Activity:
Can you print the lines of the source data that start with the line containing "27 facilities" and end with the line containing "Vindrac Alayrac in Occitanie", with both of those lines included, and copy them exactly?

======== Provided information ========

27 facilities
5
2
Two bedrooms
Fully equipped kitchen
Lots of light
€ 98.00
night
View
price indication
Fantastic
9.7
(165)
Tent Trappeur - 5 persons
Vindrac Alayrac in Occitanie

========
======== Provided information ========

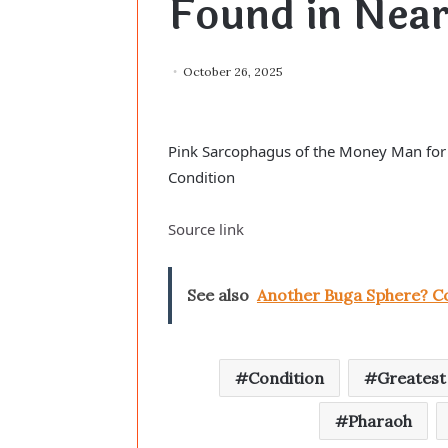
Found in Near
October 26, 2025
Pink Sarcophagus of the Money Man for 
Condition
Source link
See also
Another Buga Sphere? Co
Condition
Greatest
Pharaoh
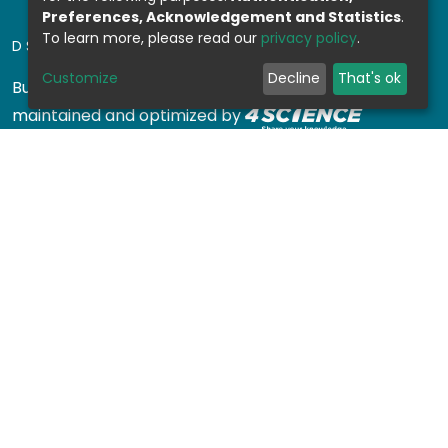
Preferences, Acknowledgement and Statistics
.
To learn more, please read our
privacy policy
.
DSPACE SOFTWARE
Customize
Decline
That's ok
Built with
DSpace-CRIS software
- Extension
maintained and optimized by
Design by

========
======== Provided information ========

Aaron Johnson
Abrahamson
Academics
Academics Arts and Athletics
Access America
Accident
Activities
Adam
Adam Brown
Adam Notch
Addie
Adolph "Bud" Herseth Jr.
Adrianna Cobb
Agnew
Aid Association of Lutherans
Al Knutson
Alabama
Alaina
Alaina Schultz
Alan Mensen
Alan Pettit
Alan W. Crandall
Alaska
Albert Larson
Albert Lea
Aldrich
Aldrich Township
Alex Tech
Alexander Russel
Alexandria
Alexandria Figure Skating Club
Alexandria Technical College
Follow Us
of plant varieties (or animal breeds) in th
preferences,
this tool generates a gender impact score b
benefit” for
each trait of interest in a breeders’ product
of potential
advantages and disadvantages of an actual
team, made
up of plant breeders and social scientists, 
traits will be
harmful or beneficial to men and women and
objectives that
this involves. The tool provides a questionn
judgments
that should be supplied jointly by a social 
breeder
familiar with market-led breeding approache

========

Your solution:
27 facilities
5
2
Two bedrooms
Fully equipped kitchen
Lots of light
€ 98.00
night
View
price indication
Fantastic
9.7
(165)
Tent Trappeur - 5 persons
Vindrac Alayrac in Occitanie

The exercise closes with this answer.